Due dirigenti senza titoli: atti irregolari?

Tutto nasce da una sentenza della Corte Costituzionale che a febbraio ha dichiarato illegittima la promozione di 767 dirigenti dell’ Agenzia delle Entrate. E le associazione dei consumatori a questo punto fanno due più due. Gli atti firmati da quei dirigenti, che non avevano titolo, sono irregolari. La lista è lunga, si va dall’ Iva all’ Irpef, dall’ Imu alla dichiarazione dei redditi. «È proprio così. Se gli atti sono stati firmati dai dirigenti decaduti quei documenti sono nulli», spiega Giorgio Vargiu. Tra i 767 dirigenti “bocciati” dalla Consulta, ce ne sono due che hanno operato nella sede oristanese e che potrebbero aver firmato decine di atti senza peso fiscale. «Meglio controllare», dice ancora Vargiu.

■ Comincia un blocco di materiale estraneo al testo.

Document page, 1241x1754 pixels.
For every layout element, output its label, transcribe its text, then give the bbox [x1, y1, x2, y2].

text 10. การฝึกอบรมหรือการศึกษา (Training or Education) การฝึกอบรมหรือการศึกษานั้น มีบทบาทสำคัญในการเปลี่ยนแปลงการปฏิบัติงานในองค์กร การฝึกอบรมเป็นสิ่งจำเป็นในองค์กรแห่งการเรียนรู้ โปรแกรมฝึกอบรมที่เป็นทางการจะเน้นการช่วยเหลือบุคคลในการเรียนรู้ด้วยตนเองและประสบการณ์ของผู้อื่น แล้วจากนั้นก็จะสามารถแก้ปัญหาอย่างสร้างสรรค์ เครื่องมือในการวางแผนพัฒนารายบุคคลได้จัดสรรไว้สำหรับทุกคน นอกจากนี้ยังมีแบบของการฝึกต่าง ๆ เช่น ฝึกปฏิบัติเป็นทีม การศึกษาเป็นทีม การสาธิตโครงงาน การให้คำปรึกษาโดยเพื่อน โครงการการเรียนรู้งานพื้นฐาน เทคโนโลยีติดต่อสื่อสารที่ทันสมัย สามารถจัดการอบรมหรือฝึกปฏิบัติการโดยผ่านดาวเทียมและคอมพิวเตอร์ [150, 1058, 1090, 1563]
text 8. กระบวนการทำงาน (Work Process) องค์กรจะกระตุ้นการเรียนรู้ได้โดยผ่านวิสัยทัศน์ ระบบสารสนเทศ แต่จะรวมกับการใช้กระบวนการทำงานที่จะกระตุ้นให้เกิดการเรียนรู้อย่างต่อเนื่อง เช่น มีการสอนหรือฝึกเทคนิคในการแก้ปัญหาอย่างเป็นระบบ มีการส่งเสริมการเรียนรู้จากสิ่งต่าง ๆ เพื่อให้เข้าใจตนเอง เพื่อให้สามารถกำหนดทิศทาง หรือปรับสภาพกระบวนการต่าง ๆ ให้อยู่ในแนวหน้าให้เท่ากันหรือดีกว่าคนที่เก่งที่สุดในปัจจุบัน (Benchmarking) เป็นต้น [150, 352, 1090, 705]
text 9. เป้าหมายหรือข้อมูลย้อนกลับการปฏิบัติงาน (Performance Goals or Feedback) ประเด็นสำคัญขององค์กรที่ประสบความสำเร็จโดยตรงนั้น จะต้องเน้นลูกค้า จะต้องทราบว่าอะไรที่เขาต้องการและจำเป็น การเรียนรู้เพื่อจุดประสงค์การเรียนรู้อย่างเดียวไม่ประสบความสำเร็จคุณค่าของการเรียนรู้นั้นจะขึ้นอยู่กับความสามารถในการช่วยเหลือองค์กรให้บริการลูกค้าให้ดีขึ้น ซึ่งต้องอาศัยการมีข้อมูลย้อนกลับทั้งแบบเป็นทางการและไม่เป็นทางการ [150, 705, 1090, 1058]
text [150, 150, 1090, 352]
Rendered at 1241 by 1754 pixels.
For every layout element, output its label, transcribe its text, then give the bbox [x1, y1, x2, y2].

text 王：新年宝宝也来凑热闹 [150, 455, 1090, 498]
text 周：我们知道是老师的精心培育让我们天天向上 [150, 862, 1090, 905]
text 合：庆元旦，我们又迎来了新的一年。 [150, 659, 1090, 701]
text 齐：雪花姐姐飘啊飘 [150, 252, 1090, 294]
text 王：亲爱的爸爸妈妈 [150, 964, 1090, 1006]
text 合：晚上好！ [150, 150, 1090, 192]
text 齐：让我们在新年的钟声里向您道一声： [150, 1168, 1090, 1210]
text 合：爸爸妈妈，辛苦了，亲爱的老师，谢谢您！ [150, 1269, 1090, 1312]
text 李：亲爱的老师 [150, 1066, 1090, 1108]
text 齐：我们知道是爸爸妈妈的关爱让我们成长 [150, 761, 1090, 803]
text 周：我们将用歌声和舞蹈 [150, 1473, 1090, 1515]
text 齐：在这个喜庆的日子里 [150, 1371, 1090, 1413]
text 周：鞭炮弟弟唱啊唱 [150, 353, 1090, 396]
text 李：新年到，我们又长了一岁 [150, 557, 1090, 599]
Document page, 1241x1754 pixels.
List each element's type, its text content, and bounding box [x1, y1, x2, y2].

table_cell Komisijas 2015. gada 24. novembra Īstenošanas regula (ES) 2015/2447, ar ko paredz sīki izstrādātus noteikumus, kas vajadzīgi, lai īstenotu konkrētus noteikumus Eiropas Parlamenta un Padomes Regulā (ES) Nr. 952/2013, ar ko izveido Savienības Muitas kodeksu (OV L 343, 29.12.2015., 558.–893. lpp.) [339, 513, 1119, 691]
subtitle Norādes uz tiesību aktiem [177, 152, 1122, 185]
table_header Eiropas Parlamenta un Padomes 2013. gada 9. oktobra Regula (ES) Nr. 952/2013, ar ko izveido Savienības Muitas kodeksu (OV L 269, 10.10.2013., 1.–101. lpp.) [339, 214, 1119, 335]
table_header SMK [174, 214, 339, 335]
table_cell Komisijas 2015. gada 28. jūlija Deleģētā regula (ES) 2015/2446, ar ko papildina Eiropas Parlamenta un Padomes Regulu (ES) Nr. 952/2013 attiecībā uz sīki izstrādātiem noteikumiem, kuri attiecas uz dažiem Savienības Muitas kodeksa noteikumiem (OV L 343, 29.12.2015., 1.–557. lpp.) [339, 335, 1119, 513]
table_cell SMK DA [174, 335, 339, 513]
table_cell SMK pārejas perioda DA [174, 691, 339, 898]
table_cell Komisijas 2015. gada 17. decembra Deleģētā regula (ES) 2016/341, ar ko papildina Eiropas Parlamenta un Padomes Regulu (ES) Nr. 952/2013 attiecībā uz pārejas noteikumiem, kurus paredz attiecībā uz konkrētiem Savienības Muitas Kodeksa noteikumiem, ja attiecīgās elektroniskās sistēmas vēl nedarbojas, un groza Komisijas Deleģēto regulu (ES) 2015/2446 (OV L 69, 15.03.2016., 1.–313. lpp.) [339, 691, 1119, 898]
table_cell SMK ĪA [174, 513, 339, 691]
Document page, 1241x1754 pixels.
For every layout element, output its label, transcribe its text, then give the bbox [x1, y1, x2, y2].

I primi ricorsi presentati a livello nazionale da Adusbef e Codacons sono stati già accolti dalle commissioni tributarie di Lecce, Campobasso, Brescia, Reggio Emila, Frosinone. «Siamo fiduciosi. A Oristano ancora non sono stati presentati ricorsi ma credo che partiranno a breve», conferma Vargiu. Il materiale non manca. Davanti alla commissione tributaria di via Lamarmora sono pendenti oltre 700 ricorsi con una media di 300 ingressi all’ anno con decine di migliaia di euro in discussione. «Non si tratta -dice ancora il responsabile dell’ Adiconsum – di agevolare gli evasori fiscali ma far rispettare il principio di giustizia secondo il quale anche lo Stato come il cittadino quando sbaglia paga». L’ Agenzia delle Entrate si difende: considera legittimi gli atti notificati e spera che la Cassazione fermi la valanga di ricorsi. A.M.